The Pennsylvania lieutenant gubernatorial election of 2002 was held on November 5, 2002. In Pennsylvania, the Lieutenant Governor is elected on the same ticket as the Governor, so the only campaign for this office was the primary election.

==Democratic primary==

===Candidates===
- John Lawless, State Representative (from Lower Providence Township)
- Thaddeus Kirkland, State Representative (from Chester)
- Catherine Baker Knoll, former State Treasurer (from McKees Rocks)
- Allen Kukovich, State Senator (from Manor)
- Ron Panza, Green Tree Borough Council President
- Ed Truax
- Jack Wagner, State Senator (from Pittsburgh)
- Ron Williams
- David Woodard

Pennsylvania Lt. Governor primary election, 2002
| Party |  | Candidate | Votes | % |
|---|---|---|---|---|
|  | Democratic | Catherine Baker Knoll | 264,528 | 25.4 |
|  | Democratic | Jack Wagner | 233,680 | 22.4 |
|  | Democratic | Allen Kukovich | 213,070 | 20.4 |
|  | Democratic | John Lawless | 97,231 | 9.3 |
|  | Democratic | Thaddeus Kirkland | 81,092 | 7.8 |
|  | Democratic | Ron Panza | 78,389 | 7.5 |
|  | Democratic | Ron Williams | 38,984 | 3.7 |
|  | Democratic | Edward C. Truax | 22,754 | 2.2 |
|  | Democratic | J. David Woodard | 13,198 | 1.3 |

Catherine Baker Knoll won a narrow and surprising victory to become Rendell's running mate. Jack Wanger, a State Senator from Pittsburgh, was the choice candidate of the party establishment. However, Allen Kukovich, a fellow senator from a Pittsburgh exurb, launched a vocal challenge to Wagner, that opened an ideological split within the party.
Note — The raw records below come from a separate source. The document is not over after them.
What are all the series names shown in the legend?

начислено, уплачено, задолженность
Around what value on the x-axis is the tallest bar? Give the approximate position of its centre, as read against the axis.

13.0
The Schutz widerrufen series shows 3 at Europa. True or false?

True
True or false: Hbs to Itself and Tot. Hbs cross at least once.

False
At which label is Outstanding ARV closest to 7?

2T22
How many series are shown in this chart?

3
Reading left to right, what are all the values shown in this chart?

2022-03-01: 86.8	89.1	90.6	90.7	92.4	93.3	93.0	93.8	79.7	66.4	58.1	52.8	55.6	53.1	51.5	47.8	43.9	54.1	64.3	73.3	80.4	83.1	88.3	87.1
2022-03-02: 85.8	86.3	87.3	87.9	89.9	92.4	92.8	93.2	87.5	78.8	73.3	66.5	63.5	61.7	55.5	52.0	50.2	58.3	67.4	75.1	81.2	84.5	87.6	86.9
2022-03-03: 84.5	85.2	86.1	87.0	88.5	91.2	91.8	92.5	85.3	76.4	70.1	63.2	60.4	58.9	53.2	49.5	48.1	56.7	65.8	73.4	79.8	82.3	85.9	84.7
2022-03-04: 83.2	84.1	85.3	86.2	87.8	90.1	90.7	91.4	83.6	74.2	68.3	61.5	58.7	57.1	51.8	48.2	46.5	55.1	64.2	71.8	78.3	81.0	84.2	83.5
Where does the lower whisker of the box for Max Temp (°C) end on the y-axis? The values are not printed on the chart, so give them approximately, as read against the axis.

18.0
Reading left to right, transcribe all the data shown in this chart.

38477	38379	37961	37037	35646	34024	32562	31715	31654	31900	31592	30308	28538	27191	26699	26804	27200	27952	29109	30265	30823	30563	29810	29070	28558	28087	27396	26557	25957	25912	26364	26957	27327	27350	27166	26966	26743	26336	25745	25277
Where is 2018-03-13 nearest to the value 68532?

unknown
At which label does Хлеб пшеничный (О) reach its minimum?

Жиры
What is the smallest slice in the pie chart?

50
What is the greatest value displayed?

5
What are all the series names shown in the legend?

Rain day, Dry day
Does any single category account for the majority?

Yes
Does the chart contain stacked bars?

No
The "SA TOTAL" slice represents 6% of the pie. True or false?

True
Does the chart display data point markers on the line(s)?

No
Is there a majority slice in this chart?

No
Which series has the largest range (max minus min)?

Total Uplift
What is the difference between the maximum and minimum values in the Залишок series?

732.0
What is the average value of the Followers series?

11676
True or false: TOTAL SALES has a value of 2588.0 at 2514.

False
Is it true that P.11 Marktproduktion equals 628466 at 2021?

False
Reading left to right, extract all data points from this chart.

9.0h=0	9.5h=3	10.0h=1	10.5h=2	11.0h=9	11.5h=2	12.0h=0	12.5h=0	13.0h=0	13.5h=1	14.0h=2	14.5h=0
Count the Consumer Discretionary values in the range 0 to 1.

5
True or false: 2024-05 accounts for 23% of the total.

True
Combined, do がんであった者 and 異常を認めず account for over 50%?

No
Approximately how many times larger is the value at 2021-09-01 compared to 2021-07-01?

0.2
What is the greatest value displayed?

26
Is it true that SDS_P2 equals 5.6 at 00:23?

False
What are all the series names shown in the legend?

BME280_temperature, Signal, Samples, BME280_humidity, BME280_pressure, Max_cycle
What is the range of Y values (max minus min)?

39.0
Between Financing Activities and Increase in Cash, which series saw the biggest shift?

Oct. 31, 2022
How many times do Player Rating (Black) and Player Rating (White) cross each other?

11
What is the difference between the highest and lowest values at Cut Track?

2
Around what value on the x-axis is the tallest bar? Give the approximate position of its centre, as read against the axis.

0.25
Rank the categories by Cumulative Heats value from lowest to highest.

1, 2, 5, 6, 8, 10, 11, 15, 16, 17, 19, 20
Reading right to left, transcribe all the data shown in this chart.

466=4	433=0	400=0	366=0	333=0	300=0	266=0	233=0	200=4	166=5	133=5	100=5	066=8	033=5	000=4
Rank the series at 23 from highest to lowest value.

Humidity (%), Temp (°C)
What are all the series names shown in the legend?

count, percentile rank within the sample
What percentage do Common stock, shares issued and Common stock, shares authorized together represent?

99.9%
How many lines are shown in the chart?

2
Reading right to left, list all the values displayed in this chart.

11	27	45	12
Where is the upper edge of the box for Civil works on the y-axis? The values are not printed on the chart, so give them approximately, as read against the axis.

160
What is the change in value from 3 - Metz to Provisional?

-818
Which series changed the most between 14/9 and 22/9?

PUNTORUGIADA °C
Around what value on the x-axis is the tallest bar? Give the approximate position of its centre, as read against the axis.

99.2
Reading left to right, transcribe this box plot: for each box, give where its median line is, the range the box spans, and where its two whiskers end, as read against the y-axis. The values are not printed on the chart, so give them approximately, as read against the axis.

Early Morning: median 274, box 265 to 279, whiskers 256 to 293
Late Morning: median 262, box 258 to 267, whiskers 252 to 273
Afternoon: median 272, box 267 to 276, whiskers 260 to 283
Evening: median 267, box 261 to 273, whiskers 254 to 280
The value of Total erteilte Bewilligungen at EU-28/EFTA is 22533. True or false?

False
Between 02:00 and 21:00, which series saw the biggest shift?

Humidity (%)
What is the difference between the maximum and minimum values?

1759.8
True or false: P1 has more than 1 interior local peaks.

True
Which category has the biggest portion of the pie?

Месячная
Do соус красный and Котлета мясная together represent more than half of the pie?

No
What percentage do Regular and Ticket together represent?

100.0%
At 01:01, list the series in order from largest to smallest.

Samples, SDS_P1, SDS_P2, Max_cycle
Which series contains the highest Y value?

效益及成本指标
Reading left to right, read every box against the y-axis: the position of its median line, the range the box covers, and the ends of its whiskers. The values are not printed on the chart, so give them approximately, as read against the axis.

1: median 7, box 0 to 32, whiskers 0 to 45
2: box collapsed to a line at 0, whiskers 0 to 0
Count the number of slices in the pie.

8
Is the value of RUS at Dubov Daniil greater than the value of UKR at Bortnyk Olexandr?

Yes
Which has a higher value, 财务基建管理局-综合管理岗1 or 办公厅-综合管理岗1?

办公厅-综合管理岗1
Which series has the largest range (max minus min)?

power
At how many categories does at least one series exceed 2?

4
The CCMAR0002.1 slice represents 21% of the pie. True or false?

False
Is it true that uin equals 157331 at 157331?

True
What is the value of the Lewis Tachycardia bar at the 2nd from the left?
Wagner ran as a traditional moderate with strong union ties, while Kukovich portrayed himself as a liberal. Knoll, a long time fixture in state politics, took advantage of the split and, using her strong support among women and senior citizens, scored an upset win.

==Republican primary==
Jane Earll, a State Senator from Erie was unopposed for the Republican nomination and thus became Fisher's running mate.